Cooking with SF Cooking School: Fresh Fruit Crisp
You know that feeling when you walk into a dinner party and say, “I brought the salad”? Eh—it’s fine. But do you know that feeling when you walk into a dinner party and say, “Here’s dessert”? Right—so much better, isn’t it?
About this time of year I start to yen for spring and summer fruit. First it’s cherries, rhubarb and strawberries, just the smell makes me swoon. Around the corner are bush berries and stone fruit and I simply can’t get enough of them. Problem is, I see them at the market and I admittedly over buy. Pounds of berries, dozens of apricots and stalks of rhubarb, all purchased with good intentions but my family of three couldn’t possibly consume it all.
Invite me to dinner and I will take all this incredible fruit and turn it into a crisp. This is the dessert for non-bakers: little work for lots of reward. There is no fine technique here, it’s rustic at its finest and I couldn’t love it more.

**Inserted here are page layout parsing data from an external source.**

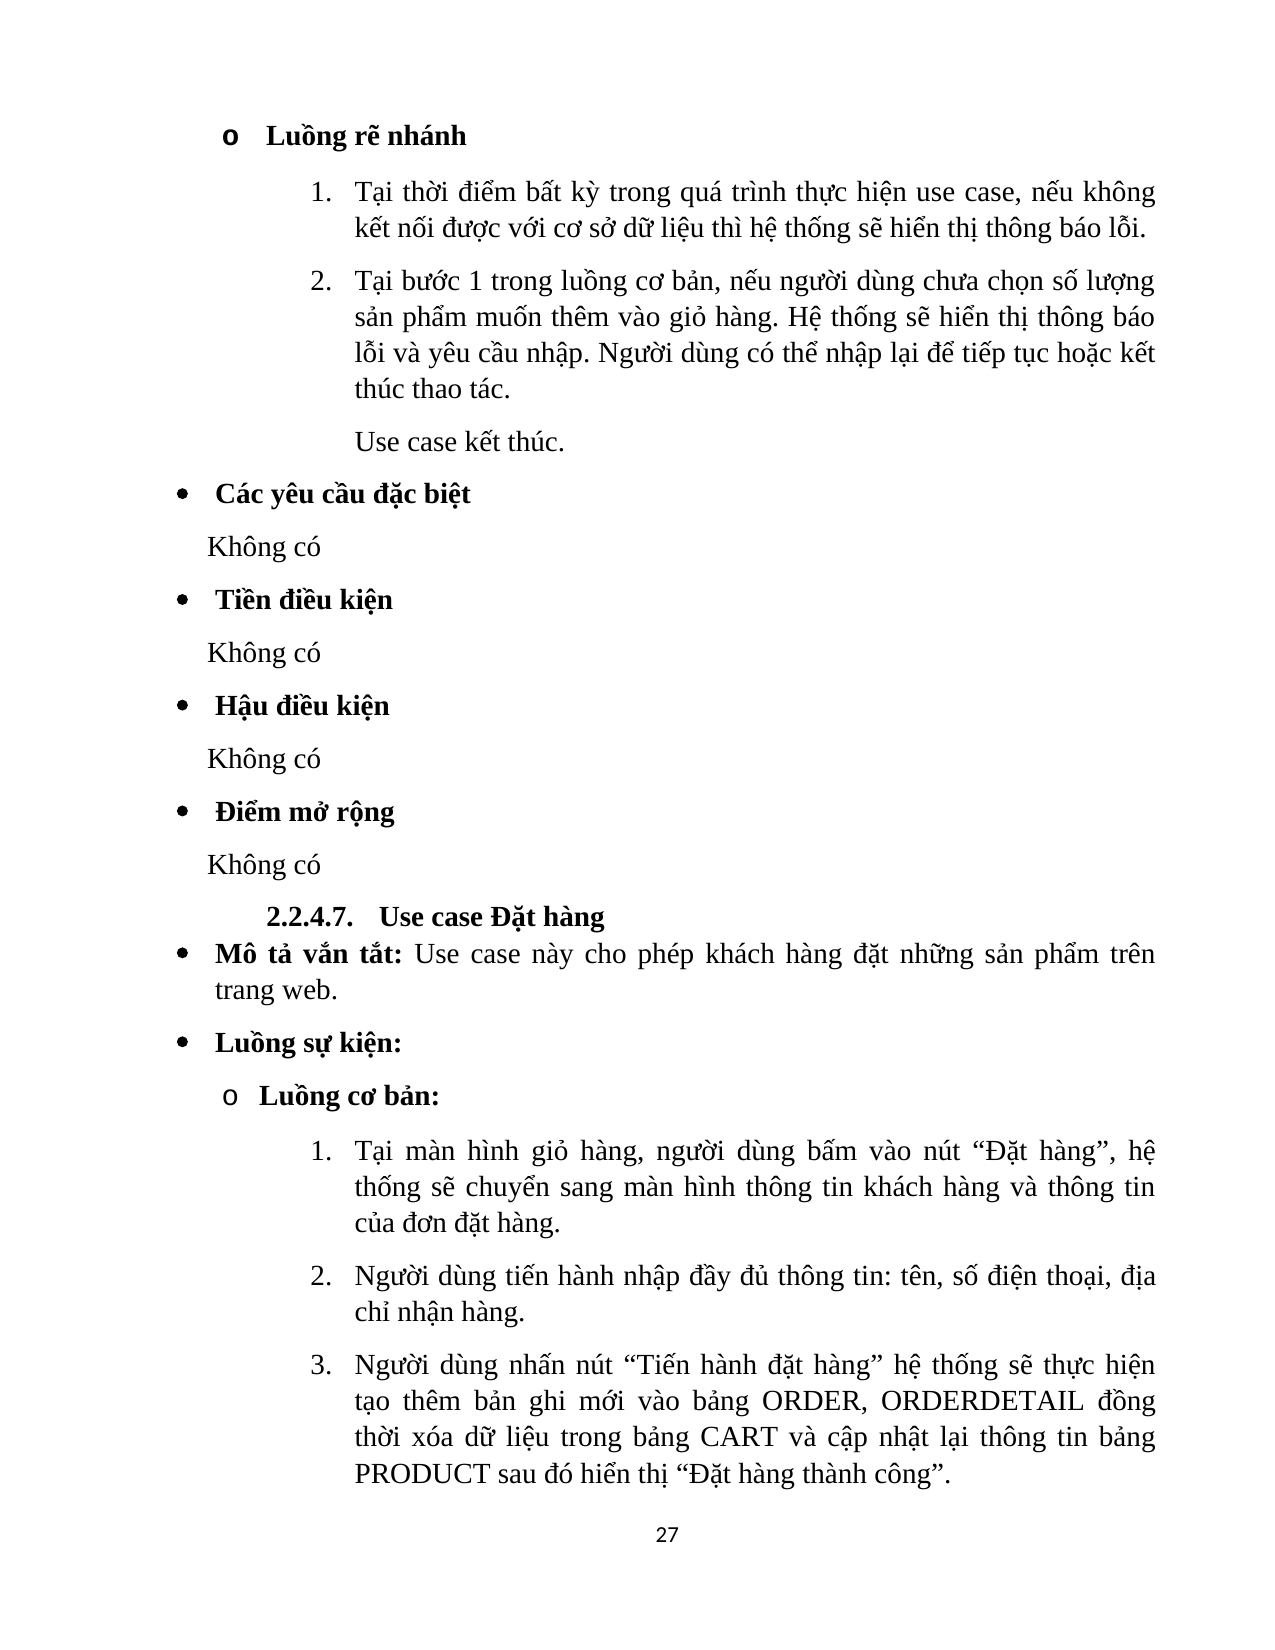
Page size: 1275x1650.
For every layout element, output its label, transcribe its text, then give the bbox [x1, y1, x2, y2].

list Luồng rẽ nhánh [222, 118, 1157, 154]
text Không có [207, 635, 1157, 669]
text Không có [207, 741, 1157, 774]
list Người dùng nhấn nút “Tiến hành đặt hàng” hệ thống sẽ thực hiện tạo thêm bản ghi mới vào bảng ORDER, ORDERDETAIL đồng thời xóa dữ liệu trong bảng CART và cập nhật lại thông tin bảng PRODUCT sau đó hiển thị “Đặt hàng thành công”. [310, 1347, 1157, 1489]
list Người dùng tiến hành nhập đầy đủ thông tin: tên, số điện thoại, địa chỉ nhận hàng. [310, 1258, 1157, 1328]
list Mô tả vắn tắt: Use case này cho phép khách hàng đặt những sản phẩm trên trang web. [177, 936, 1157, 1006]
list Tại bước 1 trong luồng cơ bản, nếu người dùng chưa chọn số lượng sản phẩm muốn thêm vào giỏ hàng. Hệ thống sẽ hiển thị thông báo lỗi và yêu cầu nhập. Người dùng có thể nhập lại để tiếp tục hoặc kết thúc thao tác. [310, 263, 1157, 404]
list Hậu điều kiện [177, 688, 1157, 722]
subtitle Use case Đặt hàng [266, 899, 1157, 933]
list Luồng cơ bản: [221, 1078, 1157, 1114]
list Tại màn hình giỏ hàng, người dùng bấm vào nút “Đặt hàng”, hệ thống sẽ chuyển sang màn hình thông tin khách hàng và thông tin của đơn đặt hàng. [310, 1133, 1157, 1239]
list Tại thời điểm bất kỳ trong quá trình thực hiện use case, nếu không kết nối được với cơ sở dữ liệu thì hệ thống sẽ hiển thị thông báo lỗi. [310, 174, 1157, 243]
list Tiền điều kiện [177, 582, 1157, 616]
list Các yêu cầu đặc biệt [177, 477, 1157, 510]
text Không có [207, 529, 1157, 563]
list Luồng sự kiện: [177, 1025, 1157, 1058]
list Điểm mở rộng [177, 794, 1157, 827]
text Use case kết thúc. [292, 424, 1157, 457]
text Không có [207, 847, 1157, 880]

In its purest form, a crisp is simply cooked fruit topped with a nubby crumble. What draws me to the dessert is the balance of textures: Soft, yielding fruit is coated in a layer of crunchy, sweet crumbs and together they create a perfect marriage.
So why the freezer with all this talk of fresh fruit? Well, the best secret around is that the crumble topping can be made in big batches, sealed in an airtight container and stored in the freezer. Friends call and invite you to dinner tonight? No problem—throw your fruit in a baking dish and scoop the frozen crumble mixture over the top. Bake it off and dessert is done.
Home solo and need to use those last few nectarines that are just a shy over-ripe? Chop them into a ramekin, top them with your crumble and dessert for one comes together in no time. I keep a huge zip-top bag of the stuff in my freezer all spring and summer long.
A traditional crumble topping is flour, butter and sugar. I like even more texture so I add both oats and nuts but you can play with these variations to create your own favorite. No mixer needed either. Mixing the crumble is best done with your hands so you keep some pieces of butter intact and the bits are about the size of an almond. Remember, this isn’t piecrust; it’s crumbs, so keep it that way. Once combined you can use it right away, or store it tightly covered in the freezer for up to 3 months. The recipe below makes enough for one batch but can easily be multiplied to make a lot more.
Fruit is absolutely a matter of taste. Pears and apples work just fine; cut them in pieces about 1 inch to ensure they cook enough but aren’t so small they turn to mush. Soft stone fruits should be bigger; I like mine in pieces about 2–3 inches; and berries can be whole or, with strawberries, halved. It helps to toss your fruit with a bit of flour or cornstarch. This will thicken any of the natural juices that come out when it cooks. Sugar can be added too; just taste your fruit and use as much as you think it needs, anywhere from a tablespoon to 1⁄2 cup.
The crisp bakes until the fruit juices bubble around the edges and the topping is golden brown. Let it cool for 5–10 minutes before you serve it and drizzle the top with softly whipped cream, crème fraîche, yogurt, or just let it shine on its own. Oh, and don’t forget that the leftovers are sublime for breakfast the next day. You are now officially the star of that next dinner party (let someone else bring the salad).